I'm kind of assuming they are in order from true albino to yellow. Can anyone give the exact details?


----------



## gore42 (Jun 24, 2006)

I find that this summary is pretty useful, with good examples and a chart.

http://www.nascentorchids.com/color_designations.html

As Ever,
Matthew Gore


----------



## kentuckiense (Jun 24, 2006)

gore42 said:


> I find that this summary is pretty useful, with good examples and a chart.
> 
> http://www.nascentorchids.com/color_designations.html
> 
> ...


Perfect! That link is awesome. Thanks.


----------



## Heather (Jun 24, 2006)

That's a great link, Matthew. Thanks - I thought there was a comprehensive post about it somewhere and couldn't recall where so I decided to just hush. 

I won't say what else I was thinking when I saw the link you posted.


----------



## Braem (Nov 9, 2006)

Alba, aureum, flavum: I have written chapters on this as well as some articles, for example in Australia.

OK: alba means "white"
aureum means "golden yellow"
flavum "means yellow"

and that is how they should be used. Unfortunately, the word "alba" has been misused for ages. 

Guido


----------



## LindaFVB (Nov 9, 2006)

Thankyou Matthew for this website, as a newbie I found it very helpful and added it to my resources.

Linda


----------



## Heather (Nov 13, 2007)

Hrm...unfortunately the link is broken (Steve T's site's been down for a while.)
Anyone have any idea where else that information might be posted?


----------



## Kyle (Nov 13, 2007)

You can access it by using the internet archive.
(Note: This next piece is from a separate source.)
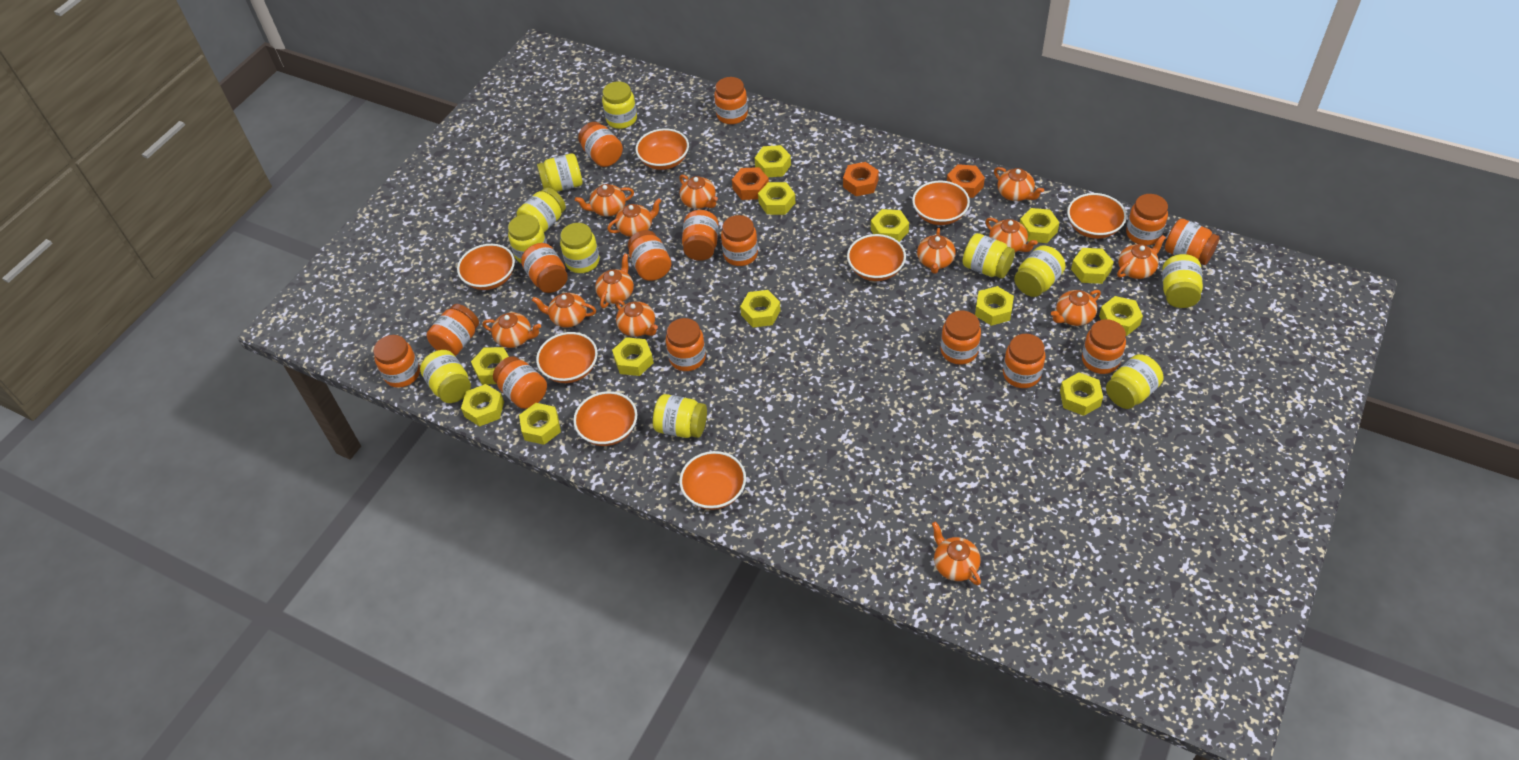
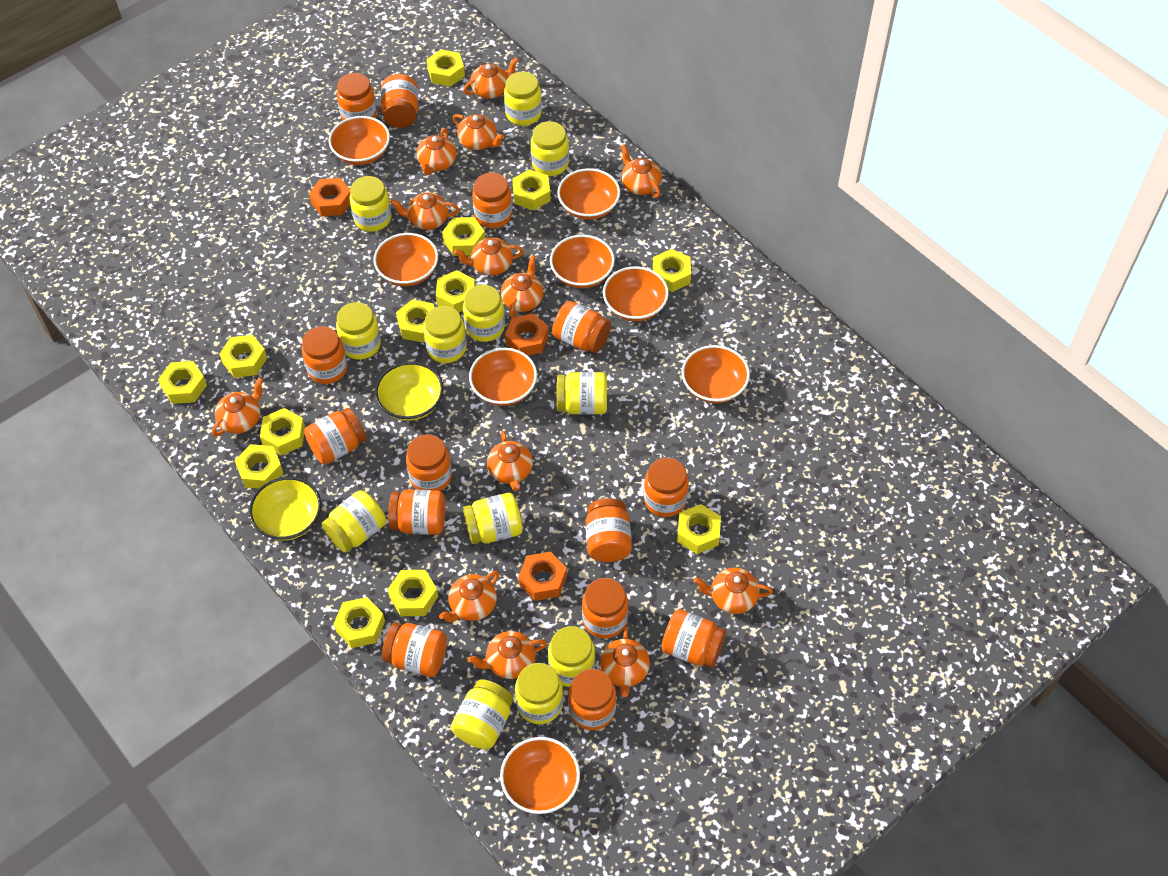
orange jar: [373,335,420,388] [427,304,479,356] [493,356,547,409] [521,243,568,293] [578,122,623,167] [628,230,671,281] [666,318,706,371] [682,210,719,261] [714,77,748,124] [721,215,758,266] [941,311,981,365] [1003,334,1045,388] [1082,319,1126,374] [1126,194,1168,245] [1165,219,1220,265] = 15 -> [302,326,347,384] [304,408,366,465] [337,73,377,120] [381,74,418,128] [382,622,447,677] [388,489,445,535] [406,434,452,491] [472,173,512,228] [552,301,611,353] [568,669,616,730] [582,578,628,638] [586,498,632,562] [644,458,689,517] [661,609,726,668] = 14
yellow bowl: none = 0 -> [249,477,321,541] [375,362,444,421] = 2
yellow jar: [420,350,471,403] [508,214,547,263] [517,187,566,232] [537,153,582,192] [560,223,600,273] [602,81,637,129] [653,394,707,438] [963,233,1015,279] [1014,245,1066,297] [1106,354,1164,409] [1162,254,1203,308] = 11 -> [322,491,386,553] [336,302,381,360] [349,176,392,232] [423,306,467,363] [451,679,514,749] [463,285,505,342] [463,493,523,544] [504,72,542,126] [515,663,563,724] [531,121,569,176] [548,626,595,687] [557,372,607,415] = 12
http://web.archive.org/web/20061120083623/http://www.nascentorchids.com/color_designations.html

What ever happend to Steve Topletz? He had more then a few 'crazy' ideas, I'm curious if any materialized. Plus he had an orchid import buisness.

Kyle


----------



## Heather (Nov 16, 2007)

Ah, thanks Kyle. 
Not sure about Steve, haven't seen him around in over a year, actually.


----------



## Corbin (Nov 16, 2007)

Thanks Matthew


----------